5 things you need to know about China stocks selloff

Chinese stocks fell the most since early August on Monday, shrugging off gains in regional peers as government bond yields jumped to a three-year high.

China stocks
An investor is seen in front of an electronic screen showing stock information at a brokerage house in Beijing, China, January 27, 2016 Reuters

The Shanghai Composite Index dropped as much as 1.7 percent on Monday, and was 0.8 percent lower at 11:27 a.m. local time.

Small-cap shares bore the brunt of the selling, with the ChiNext gauge tumbling as much as 2.5 percent.

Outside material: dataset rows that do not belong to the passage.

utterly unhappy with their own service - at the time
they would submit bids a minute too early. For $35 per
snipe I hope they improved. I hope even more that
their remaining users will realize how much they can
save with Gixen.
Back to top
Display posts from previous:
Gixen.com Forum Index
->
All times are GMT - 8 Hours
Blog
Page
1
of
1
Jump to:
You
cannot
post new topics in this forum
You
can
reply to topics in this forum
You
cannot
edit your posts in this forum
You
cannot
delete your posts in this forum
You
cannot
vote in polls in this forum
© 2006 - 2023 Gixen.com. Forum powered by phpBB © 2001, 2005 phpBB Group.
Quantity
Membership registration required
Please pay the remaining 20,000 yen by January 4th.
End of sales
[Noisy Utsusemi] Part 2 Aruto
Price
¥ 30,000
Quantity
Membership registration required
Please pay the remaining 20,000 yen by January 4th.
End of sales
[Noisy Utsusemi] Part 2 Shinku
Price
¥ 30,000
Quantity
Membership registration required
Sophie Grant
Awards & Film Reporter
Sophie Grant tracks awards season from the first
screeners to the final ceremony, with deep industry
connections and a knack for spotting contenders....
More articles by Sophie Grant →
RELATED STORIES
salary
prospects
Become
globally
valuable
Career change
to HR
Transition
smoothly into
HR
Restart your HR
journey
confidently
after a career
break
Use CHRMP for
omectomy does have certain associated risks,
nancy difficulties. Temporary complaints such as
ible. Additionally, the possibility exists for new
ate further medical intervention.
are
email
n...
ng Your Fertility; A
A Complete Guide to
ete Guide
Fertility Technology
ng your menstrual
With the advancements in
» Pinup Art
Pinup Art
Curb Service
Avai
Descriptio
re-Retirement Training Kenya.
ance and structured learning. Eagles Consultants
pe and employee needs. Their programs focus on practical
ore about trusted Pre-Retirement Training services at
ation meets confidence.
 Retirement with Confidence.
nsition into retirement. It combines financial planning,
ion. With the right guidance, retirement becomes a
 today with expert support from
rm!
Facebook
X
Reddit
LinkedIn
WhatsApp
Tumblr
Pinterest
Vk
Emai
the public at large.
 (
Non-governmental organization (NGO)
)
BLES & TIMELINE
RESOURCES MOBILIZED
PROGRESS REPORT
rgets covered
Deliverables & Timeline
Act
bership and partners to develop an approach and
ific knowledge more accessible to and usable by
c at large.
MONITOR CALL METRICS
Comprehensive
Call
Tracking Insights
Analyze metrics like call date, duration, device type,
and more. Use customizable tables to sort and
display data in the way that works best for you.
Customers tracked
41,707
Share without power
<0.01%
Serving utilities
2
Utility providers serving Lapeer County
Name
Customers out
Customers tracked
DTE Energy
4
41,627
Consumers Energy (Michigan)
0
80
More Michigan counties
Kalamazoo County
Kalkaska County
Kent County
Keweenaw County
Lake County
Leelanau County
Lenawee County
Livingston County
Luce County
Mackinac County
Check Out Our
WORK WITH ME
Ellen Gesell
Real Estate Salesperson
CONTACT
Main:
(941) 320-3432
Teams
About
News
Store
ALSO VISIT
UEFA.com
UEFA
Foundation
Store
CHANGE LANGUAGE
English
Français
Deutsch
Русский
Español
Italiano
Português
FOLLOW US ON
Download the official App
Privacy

Chinese brokerages declined, with China Galaxy Securities Co. losing 5.4 percent and Orient Securities Co. dropping 2.4 percent in Shanghai.

Here are some of the highlights of today's trading:

  • The slide in Chinese stocks came after a period of calm through the recent Communist Party Congress, as sovereign bonds extended a monthly rout.
  • That largely overshadowed gains on Wall Street on Friday after U.S. gross domestic product added to evidence of an improving global economy.
  • Investors are concerned that the government will step up efforts to reduce leverage in the financial sector.
  • China's level of leverage is rising at an "alarming pace", particularly in the finance sector, a senior central bank official said earlier this year.
  • The Bank for International Settlements warned last year that excessive credit growth in China is signaling an increasing risk of a banking crisis in the next three years.